Ambil contoh pemilu 2004: SBY-JK vs Mega-Hasyim Muzadi. Megawati yang ketika pemilu masih menjabat presiden (inkamben), anak Bung Karno, Ketum PDIP dengan cawapres Ketua Umum PBNU dikalahkan oleh Susilo Bambang Yudhoyono? 

Bukankah SBY adalah Menko Polkam yang diberhentikan Mega 4 bulan sebelum pilpres?

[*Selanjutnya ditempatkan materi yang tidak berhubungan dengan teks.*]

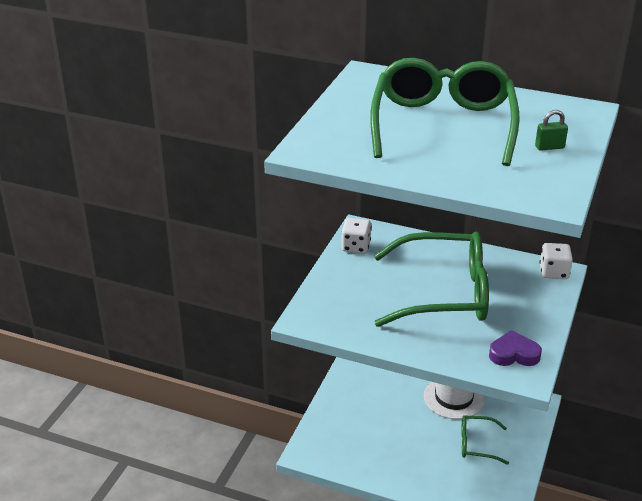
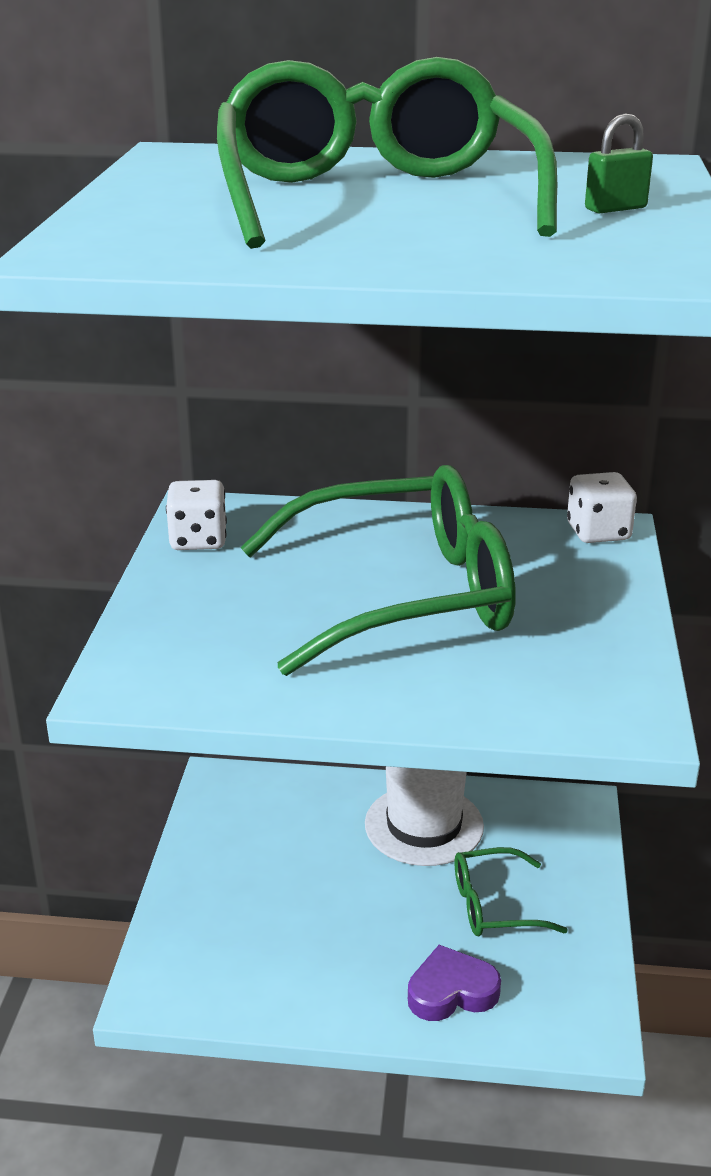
camera: 15 degrees left, 5 degrees down
purple heart [489,330,542,366] -> purple heart moved to [408,945,501,1021]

Jawabannya terletak pada tipologi Mega, anak sang presiden yang masa kecil hingga remaja berada di lingkungan istana kepresidenan. Saya menyebutnya Tipologi A, elitis dan (dalam proses sosialisasinya) relatif jauh dari rakyat pada umumnya. Rakyat biasa, bahkan rakyat jelata yang hidupnya pas2an atau miskin.

Demikian juga Prabowo Subianto vs Joko Widodo, pada pemilu 2014 dan 2019. Prabowo sejak kecil hingga remaja, proses sosialiasinya berada di luar negeri. Keterpisahan dalam proses sosialisasi itu, membuat mereka “terpencil” dari rakyat yang berdampak dikemudian hari.

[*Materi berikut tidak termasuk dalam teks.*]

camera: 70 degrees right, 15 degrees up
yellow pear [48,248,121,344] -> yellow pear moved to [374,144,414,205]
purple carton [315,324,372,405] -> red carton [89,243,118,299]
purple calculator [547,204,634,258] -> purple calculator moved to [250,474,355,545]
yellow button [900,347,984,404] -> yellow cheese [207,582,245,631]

Profil capres dengan Tipologi A, berhadapan dengan SBY dan Jokowi dengan basis Tipologi C, yang merupakan bagian dari rakyat pada umumnya itu. Ayahnya terakhir berpangkat pembantu letnan dua, berkarir di militer dari pangkat bawah. Proses sosialisasinya berada dalam lingkungan sosial dan budaya rakyat pada umumnya.

Hampir sama dan sebangun dengan alumni Fakultas Kehutanan UGM Jokowido yang dipilih rakyat untuk memimpin Indonesia 2 periode. Dalam 2 pertarungan itu, ia mengungguli Prabowo Subianto yang kini maju lagi ke gelanggang pemilihan presiden untuk kegita kalinya.

Dalam gelanggang pilres kali ini, Prabowo akan berhadapan dengan 2 pendekar, pemimpin dan intelektual muda: Anis Baswedan dan Ganjar Pranowo. Dengan Tipologi C, sama dengan Jokowi — lawan berat Prabowo dulu.

Lantas, apakah perarungan 5 bulan lagi itu akan seimbang? Tentu akan banyak tergantung dari kalkulasi sosiologi politik Prabowo dalam bulan Oktober ini. 

Pilihannya tidak banyak.

Sesungguhnya dia diuntungkan dengan keberadaan Menko Perekonomian, Ir Airlangga Hartarto, Ketua Umum Partai Golkar di koalisi pendukung Prabowo yang notabene alumni UGM juga.

Kita lihat saja dalam beberapa hari ke depan, apakah gelanggang “All The UGM’s Man” akan menjadi kompetisi yang seimbang, sehat dan demokratis dengan tujuan untuk lebih mempersatukan dan memajukan nusantara? Sesuai dengan Sumpah Palapa Mahapatih

Gajahmada? Sesuai pula dengan motto UGM: Locally Rooted, Globally Respected? Mengakar Kuat, Menjulang Tinggi!

 

Tangerang Selatan, 8 Oktober 2023.

*penulis adalah: wartawan senior, Sosiolog, participant observer, pengurus DPP Golkar 1990-2004.